Por desgracia, más allá de las intenciones e interpretaciones, el título refleja una situación real, una situación de malestar, de sospecha y falta de estima, cuando no de miedo, en la que Occidente y Rusia están implicados, y de la que les cuesta salir. El otro es mirado como un enemigo, y el título del prestigioso diario francés refleja bien esta forma de estar ante las cosas. Más duramente que el periódico francés y, hay que admitirlo, con mucha menos delicadeza, este clima de desprecio ha salido a la luz en algún órgano de información rusa que, demasiado preocupado por embellecer la figura de Putin, ha transformado el medallón del pontificado que representa al ángel de la paz y que Francisco le regaló al presidente ruso (como suele hacer con los gobernantes que le visitan) en una medalla con la que el Papa habría condecorado a Putin, “a pesar –dicen algunos– de la petición americana de ser duros con él”.

Malestar en un clima muy tenso, con una patética búsqueda de reconocimiento que roza el ridículo. Se juzguen como se juzguen ciertos episodios, no resulta difícil ver florecer en ambas partes la vieja lógica de la búsqueda y de la identificación del enemigo. Es una atmósfera estéril y llena de odio, en la que, como decía Solzhenitsyn, “se pierde la percepción de la humanidad como algo unitario e indivisible y se acelera la ruina”. Hasta los mejores acuerdos, en una situación como esta, tendrían poco respiro y sobre todo dejarían intacta la lógica que ha llevado al enfrentamiento actual. Ha sido y es una lógica de grandeza, en la cual, por una parte y por otra, lo que se puede ganar en potencia física se termina perdiendo inevitablemente en riqueza moral. Cada una de las partes que juzgue lo que ha buscado en la otra y lo que ha conseguido.

### Datos:
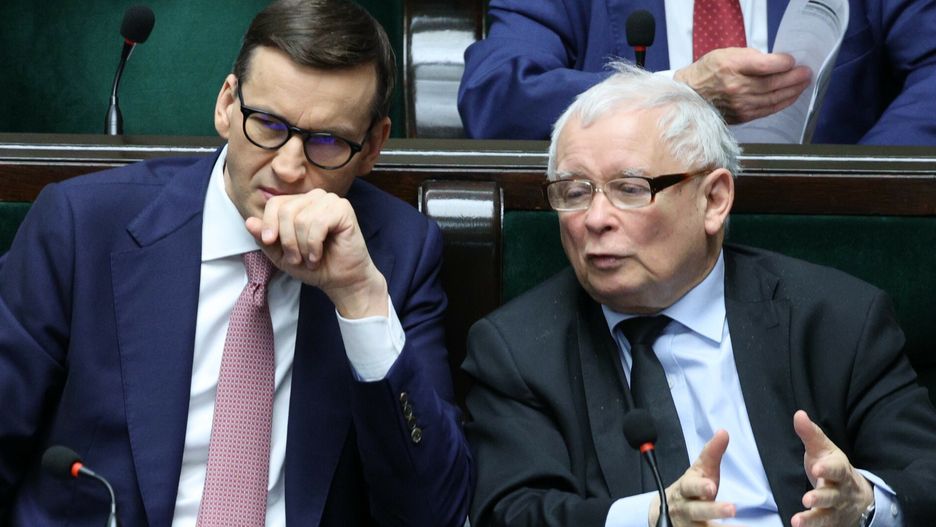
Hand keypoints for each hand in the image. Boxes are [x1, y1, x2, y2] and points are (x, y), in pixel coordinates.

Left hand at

### Cuestionario:
**1)** Traduzca al inglés esta oración del texto sobre las relaciones entre Occidente y Rusia: "Hasta los mejores acuerdos, en una situación como esta, tendrían poco respiro y sobre todo dejarían intacta la lógica que ha llevado al enfrentamiento actual."
**2)** Retome el texto sobre las relaciones entre Occidente y Rusia y continúelo a partir de su última oración.

### Respuestas redactadas:
**1)** Even the best agreements, in a situation like this, would have little breathing room and, above all, would leave intact the logic that has led to the current confrontation.

**2)**
La lógica con la que los países del antiguo imperio soviético salieron de la tragedia del totalitarismo sin derramamiento de sangre fue completamente distinta, era una lógica donde la contraposición era rechazada desde el principio, y por paradójico e increíble que pueda parecer, se rechazó desde el principio en un régimen que hizo en cambio de la lógica de la eliminación del enemigo su punto fuerte.

A la lógica del enfrentamiento y del odio al otro le sustituyó la lógica del arrepentimiento y del perdón. Era una lógica donde cada uno se ponía en discusión a sí mismo, convencido, como recordaba siempre Solzhenitsyn, de que “la línea de demarcación entre el bien y el mal no pasa entre los países o las naciones, ni entre partidos y clases, ni siquiera entre hombres buenos y hombres malos (…). Esta frontera atraviesa el corazón de cada hombre, pero incluso allí el foso no está cavado de una vez para todos, sino que cambia y oscila con el tiempo y las acciones humanas”.

La perspectiva que puede abrirse aún hoy a partir de esta lógica no es la de improbables y sangrientas victorias sobre el terreno o la de acuerdos inestables y de todos modos injustamente dolorosos, como suele pasar en todos los compromisos; se abre sobre todo la vía de un trabajo de crecimiento y purificación a la que todas las partes están invitadas, y cada miembro de las distintas partes.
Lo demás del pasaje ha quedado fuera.